Genau diese Bereitschaft, sich ständig zu verbessern, verlangt We Care ja auch. Welche Ziele haben Sie sich in Bezug auf Ihr Lieferkettenmanagement gesetzt?
Elise te Kaat: Unser bisheriges Zulassungsverfahren verlangte von Lieferanten, dass diese einen Verhaltenskodex unterzeichnen. Jetzt gehen wir über diesen Ansatz hinaus, das heißt wir unterstützen Lieferanten dabei geprüfte Sozialstandards einzuführen. Darüber hinaus wollen wir unsere Lieferanten alle zwei Jahre besuchen. Viele werden wir in noch kürzeren Rhythmen besuchen, zum Beispiel jene Lieferanten mit höherem Risikopotenzial. Kleinere Partner unterstützen wir sich zertifizieren zu lassen. Durch diese enge Begleitung und Transparenz können wir soziale und ökologische Risiken bei bestehenden und neuen Lieferanten aufspüren, und diesen bei Bedarf mit technischer und finanzieller Unterstützung zur Seite stehen. Auch digitalisieren wir die Prozesse, das bedeutet weniger Administration und noch mehr Transparenz. Neben der Überwachung sozialer Aspekte berücksichtigen wir zunehmend auch Umweltindikatoren. Wichtige Themen sind zum Beispiel die Messung des CO2-Fußabdrucks, der Erhalt von Wäldern und der biologischen Vielfalt. Schließlich fordern wir unsere Kunden zunehmend auf, sich an Nachhaltigkeitsinitiativen an den Standorten unserer Beschaffungsquellen zu beteiligen und mit uns über die erzielten Ergebnisse zu kommunizieren.
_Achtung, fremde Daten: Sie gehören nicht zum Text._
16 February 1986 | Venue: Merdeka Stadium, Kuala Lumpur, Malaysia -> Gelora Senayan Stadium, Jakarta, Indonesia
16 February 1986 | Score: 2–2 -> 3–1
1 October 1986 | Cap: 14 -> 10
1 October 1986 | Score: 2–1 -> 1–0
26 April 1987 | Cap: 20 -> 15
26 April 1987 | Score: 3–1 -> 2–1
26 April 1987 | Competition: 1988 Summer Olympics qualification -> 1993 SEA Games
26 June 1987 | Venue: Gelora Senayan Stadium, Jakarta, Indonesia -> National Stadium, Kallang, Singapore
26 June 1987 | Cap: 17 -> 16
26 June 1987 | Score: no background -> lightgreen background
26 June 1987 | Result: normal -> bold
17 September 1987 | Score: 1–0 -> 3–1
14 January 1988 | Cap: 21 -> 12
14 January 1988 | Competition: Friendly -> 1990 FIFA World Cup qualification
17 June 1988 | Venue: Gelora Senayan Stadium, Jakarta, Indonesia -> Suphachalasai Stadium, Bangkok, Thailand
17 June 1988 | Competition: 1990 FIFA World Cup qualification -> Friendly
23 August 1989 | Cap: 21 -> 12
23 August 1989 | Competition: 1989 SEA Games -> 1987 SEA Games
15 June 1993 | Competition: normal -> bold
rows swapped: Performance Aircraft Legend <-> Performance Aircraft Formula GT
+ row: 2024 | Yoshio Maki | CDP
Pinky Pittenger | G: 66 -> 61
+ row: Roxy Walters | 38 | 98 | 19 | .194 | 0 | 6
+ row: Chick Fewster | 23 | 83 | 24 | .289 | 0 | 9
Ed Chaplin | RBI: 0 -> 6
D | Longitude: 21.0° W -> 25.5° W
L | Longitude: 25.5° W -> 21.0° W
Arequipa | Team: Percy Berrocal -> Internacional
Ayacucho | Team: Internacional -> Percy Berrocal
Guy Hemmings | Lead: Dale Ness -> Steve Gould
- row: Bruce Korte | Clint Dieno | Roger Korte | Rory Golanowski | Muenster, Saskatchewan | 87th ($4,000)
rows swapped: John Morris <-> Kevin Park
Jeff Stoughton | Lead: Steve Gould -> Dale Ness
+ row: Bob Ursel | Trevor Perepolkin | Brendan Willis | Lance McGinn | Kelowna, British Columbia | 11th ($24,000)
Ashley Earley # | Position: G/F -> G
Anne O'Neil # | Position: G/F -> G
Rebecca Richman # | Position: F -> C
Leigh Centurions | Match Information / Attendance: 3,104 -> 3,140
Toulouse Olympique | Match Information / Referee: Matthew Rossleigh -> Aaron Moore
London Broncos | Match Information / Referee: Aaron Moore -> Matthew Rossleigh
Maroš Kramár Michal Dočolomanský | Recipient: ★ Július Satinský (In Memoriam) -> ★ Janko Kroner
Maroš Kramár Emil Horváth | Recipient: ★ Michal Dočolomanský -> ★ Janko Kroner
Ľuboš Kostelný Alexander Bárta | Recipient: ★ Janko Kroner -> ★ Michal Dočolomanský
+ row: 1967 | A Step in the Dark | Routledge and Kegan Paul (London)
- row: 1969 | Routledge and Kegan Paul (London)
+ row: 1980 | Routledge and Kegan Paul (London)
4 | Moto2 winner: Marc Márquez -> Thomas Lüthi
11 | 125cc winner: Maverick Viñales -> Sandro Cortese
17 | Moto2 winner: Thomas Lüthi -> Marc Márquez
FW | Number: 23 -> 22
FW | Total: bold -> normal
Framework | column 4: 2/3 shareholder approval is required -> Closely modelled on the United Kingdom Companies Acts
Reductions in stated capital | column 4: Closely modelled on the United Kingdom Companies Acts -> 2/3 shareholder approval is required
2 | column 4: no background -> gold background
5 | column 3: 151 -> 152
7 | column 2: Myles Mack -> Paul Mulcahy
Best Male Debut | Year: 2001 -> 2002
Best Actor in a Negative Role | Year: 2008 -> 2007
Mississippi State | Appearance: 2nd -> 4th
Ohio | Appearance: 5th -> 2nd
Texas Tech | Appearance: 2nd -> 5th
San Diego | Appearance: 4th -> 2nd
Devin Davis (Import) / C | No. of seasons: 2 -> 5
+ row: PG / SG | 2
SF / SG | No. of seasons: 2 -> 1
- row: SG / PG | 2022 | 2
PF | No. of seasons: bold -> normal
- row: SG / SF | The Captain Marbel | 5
Auf europäischer Ebene: Welchen Bedarf und welche Chance sehen Sie für Nachhaltigkeitsstandards wie We Care?
Elise te Kaat: Derzeit müssen Unternehmen für bestimmte Produkte ihre Leistungen in der Lieferkette aufwändig nachweisen. We Carewird die Bürokratie und den Verwaltungsaufwand für viele Unternehmen verringern. Darüber hinaus ist die Sorgfaltspflicht in der Lieferkette ein Thema, das von Politikern, Medien und Unternehmen immer mehr Aufmerksamkeit erhält. So hat der niederländische Senat 2019 das “Gesetz zur Sorgfaltspflicht bei Kinderarbeit” verabschiedet. Andere europäische Länder haben ähnliche Gesetze oder arbeiten derzeit an einer Gesetzgebung zur Sorgfaltspflicht. Das Europäische Parlament stimmte kürzlich für ein Gesetz zur verpflichtenden Sorgfaltspflicht, das Unternehmen zum Schutz der Menschenrechte und der Umwelt in ihren Lieferketten verpflichten wird. Mit der Einführung des We-Care-Standards ist Tradin Organic meiner Meinung nach gut auf die Sorgfaltspflicht vorbereitet. Wir hoffen und gehen davon aus, dass We Care auf europäischer Ebene akzeptiert werden wird!
Das Gespräch führte Volker Laengenfelder.